Após devolverem Mukhtar, expondo-a brutalizada e seminua diante de todo o seu clã, os Mastói retiraram a acusação contra seu irmão. Até aquele momento, nenhum homem havia sido legalmente punido por uma vingança ou crime de honra no Paquistão e, quando a justiça comum dava ganho de causa a uma mulher, não era raro ela ser assassinada. No entanto, apesar das ameaças, apesar das tentativas da polícia em distorcer seu depoimento, apesar da desgastante batalha judicial, Mukhtar conseguiu que seis agressores fossem presos e condenados: quatro pelo estupro e dois por incitação a ele, incluindo o chefe dos Mastói. Os réus apelaram e houve um novo julgamento em que, para indignação geral, todos foram inocentados. Mukhtar não teve dúvida: foi ao gabinete do primeiro-ministro e se recusou a sair de lá enquanto seus agressores não voltassem à prisão. Usando uma brecha na lei, ela ganhou mais uma batalha.

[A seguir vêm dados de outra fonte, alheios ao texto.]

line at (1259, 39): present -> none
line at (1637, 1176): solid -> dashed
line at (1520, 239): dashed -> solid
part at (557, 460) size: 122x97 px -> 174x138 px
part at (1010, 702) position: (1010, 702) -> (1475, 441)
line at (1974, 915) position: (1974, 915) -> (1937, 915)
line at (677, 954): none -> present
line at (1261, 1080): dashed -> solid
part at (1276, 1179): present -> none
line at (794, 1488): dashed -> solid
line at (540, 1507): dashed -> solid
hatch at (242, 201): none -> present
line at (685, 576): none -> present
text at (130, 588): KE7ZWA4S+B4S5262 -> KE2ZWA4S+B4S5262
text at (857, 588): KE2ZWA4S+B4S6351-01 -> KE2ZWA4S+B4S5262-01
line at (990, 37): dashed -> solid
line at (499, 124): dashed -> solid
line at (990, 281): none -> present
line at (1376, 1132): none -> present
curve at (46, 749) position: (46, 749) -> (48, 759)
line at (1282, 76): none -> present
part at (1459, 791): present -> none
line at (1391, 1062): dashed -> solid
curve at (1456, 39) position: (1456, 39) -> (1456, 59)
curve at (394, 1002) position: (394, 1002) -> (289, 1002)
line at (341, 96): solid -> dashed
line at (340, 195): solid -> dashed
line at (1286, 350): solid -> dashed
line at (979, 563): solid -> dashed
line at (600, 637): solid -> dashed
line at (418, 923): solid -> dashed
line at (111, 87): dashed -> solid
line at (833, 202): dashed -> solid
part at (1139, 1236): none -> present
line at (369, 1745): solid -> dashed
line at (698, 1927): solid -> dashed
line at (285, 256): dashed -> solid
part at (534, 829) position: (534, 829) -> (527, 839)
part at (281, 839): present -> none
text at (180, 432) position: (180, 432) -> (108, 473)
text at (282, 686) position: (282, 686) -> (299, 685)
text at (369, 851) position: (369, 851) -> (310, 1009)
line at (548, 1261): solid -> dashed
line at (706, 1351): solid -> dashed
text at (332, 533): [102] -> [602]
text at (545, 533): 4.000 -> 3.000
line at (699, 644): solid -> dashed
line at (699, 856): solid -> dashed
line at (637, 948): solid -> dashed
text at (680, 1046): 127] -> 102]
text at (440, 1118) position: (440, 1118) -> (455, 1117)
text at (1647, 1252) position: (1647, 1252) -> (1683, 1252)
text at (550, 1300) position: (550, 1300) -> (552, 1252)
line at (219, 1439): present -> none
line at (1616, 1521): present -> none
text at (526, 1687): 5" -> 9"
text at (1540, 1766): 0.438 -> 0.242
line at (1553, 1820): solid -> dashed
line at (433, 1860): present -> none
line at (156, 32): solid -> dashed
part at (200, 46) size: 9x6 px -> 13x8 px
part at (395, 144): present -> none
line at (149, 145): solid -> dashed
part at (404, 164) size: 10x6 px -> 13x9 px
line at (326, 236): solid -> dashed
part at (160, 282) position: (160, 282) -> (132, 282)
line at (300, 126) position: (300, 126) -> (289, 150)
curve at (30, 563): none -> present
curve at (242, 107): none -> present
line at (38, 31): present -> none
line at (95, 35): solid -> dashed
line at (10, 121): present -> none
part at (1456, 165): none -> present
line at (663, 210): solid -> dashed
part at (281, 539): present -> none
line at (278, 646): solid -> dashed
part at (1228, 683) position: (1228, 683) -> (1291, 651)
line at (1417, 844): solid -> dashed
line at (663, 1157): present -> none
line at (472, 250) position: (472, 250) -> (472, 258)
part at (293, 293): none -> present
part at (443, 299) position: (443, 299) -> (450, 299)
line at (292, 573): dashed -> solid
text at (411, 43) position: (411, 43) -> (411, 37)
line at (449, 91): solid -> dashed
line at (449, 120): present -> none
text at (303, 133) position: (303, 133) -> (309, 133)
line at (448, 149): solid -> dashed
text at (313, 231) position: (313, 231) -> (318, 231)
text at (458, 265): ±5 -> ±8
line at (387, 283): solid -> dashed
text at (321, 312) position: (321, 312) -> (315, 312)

Mas nem tudo é horror na história de Mukhtar: sua tragédia possibilitou a realização de um sonho. Quando o governo lhe ofereceu uma indenização equivalente a US$ 8.500,00, ela reagiu, dizendo: “Não preciso de nenhum cheque, preciso de uma escola! Como as mulheres não estudam, elas são ensinadas a obedecer e a submissão passa de geração em geração. Temos de dar conhecimento às meninas”.
Hoje, a escola de Mukhtar é a única da região e atende 200 meninas e 150 meninos de várias tribos, de castas superiores e inferiores (até os filhos dos Mastói vão à escola regularmente). “Educar meninas é fácil, mas no caso dos meninos que nascem nesse mundo de brutamontes é uma empreitada mais difícil.” No início, Mukhtar precisou bater de porta em porta para convencer os pais a permitirem que as meninas freqüentassem a escola: foi assim que ela passou a ser chamada pelas alunas pequenas de Mukhtar Mai (grande irmã respeitada). “Meus alunos são as sementes de uma geração mais bem-educada, livre e pacífica entre homens e mulheres.” Previdente, ela optou por não depender da ajuda estrangeira ou do governo: construiu um estábulo e comprou cabras para que a escola se auto-sustentasse.
Hoje, Mukhtar usa sua voz para incentivar aquelas que ainda permanecem no silêncio: “Eu tenho uma mensagem para todas as mulheres estupradas ou vítimas de violência. É preciso falar sobre o que houve e lutar por justiça”. Ela resume sua trajetória de mulher tímida e analfabeta a símbolo mundial e diretora da sua própria escola, em apenas uma frase: “Eu aprendi a existir”.